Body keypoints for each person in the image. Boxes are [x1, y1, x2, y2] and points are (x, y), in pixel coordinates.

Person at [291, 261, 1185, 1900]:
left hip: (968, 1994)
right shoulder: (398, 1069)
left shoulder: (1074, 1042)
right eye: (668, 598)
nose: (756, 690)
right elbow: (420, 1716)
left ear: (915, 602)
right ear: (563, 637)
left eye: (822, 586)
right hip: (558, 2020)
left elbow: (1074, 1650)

☆ ☆ ☆ ☆

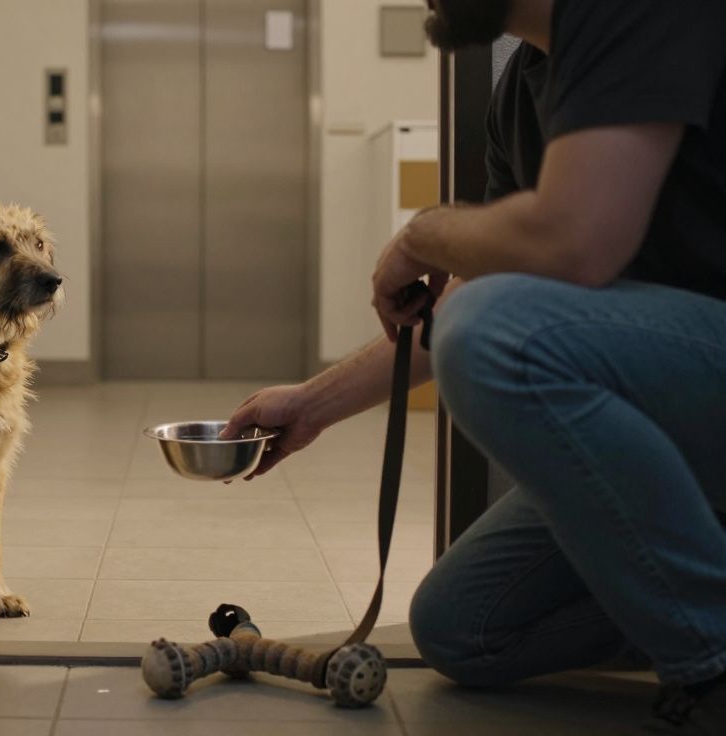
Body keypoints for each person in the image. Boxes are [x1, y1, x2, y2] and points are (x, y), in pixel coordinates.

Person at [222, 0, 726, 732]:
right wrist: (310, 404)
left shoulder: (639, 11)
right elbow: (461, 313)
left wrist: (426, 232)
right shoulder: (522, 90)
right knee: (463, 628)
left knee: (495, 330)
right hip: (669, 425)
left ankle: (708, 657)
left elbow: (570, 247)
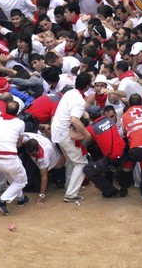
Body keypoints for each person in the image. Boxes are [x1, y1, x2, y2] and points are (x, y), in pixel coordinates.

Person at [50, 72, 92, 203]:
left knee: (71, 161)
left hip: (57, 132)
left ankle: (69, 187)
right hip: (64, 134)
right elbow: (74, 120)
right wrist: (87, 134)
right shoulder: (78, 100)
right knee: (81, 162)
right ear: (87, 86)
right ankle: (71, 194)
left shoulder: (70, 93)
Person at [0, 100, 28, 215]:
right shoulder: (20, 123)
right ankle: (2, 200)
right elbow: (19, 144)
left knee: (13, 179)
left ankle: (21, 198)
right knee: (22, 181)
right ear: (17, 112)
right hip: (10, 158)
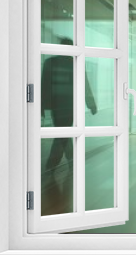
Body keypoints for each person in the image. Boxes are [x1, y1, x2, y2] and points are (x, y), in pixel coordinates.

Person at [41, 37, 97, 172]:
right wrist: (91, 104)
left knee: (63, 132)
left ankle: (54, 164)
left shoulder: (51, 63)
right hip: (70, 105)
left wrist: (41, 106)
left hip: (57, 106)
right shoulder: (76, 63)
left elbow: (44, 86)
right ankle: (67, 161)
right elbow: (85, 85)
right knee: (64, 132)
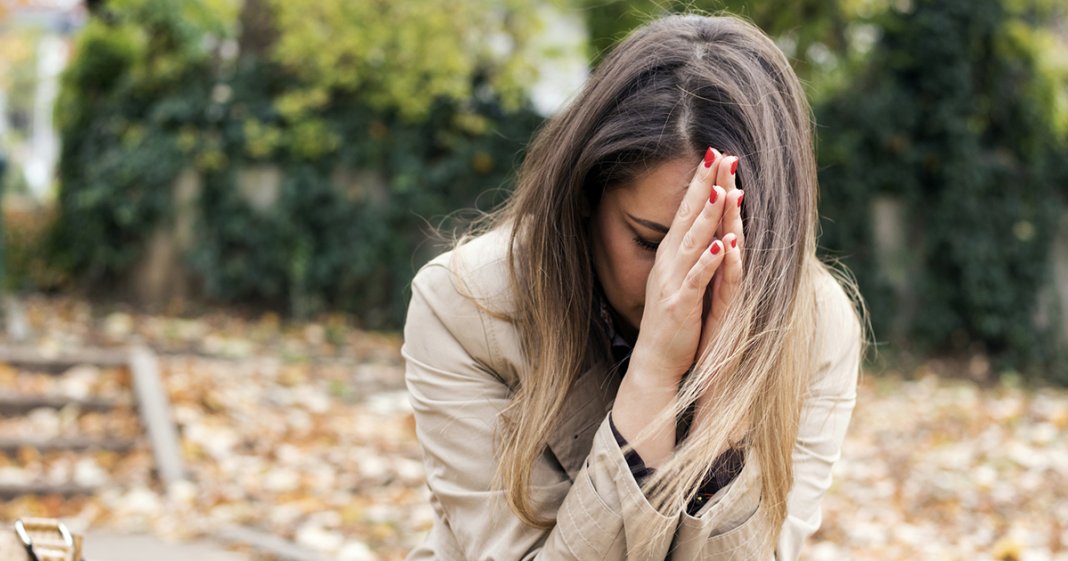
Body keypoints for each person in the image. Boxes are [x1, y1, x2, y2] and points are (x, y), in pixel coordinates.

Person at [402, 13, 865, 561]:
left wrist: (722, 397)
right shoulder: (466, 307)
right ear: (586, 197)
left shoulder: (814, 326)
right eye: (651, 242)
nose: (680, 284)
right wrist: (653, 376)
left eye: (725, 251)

☆ ☆ ☆ ☆

# What is needed
For the listing above, print only the lines starting at the line containing "left hip: (968, 1994)" and ending at the line containing "left elbow: (1074, 1650)", exactly, both included.

# Result for this exercise
left hip: (968, 1994)
right shoulder: (398, 1069)
left shoulder: (1074, 1042)
right eye: (668, 598)
nose: (756, 690)
right elbow: (420, 1716)
left ear: (915, 602)
right ear: (563, 637)
left eye: (822, 586)
right hip: (558, 2020)
left elbow: (1074, 1650)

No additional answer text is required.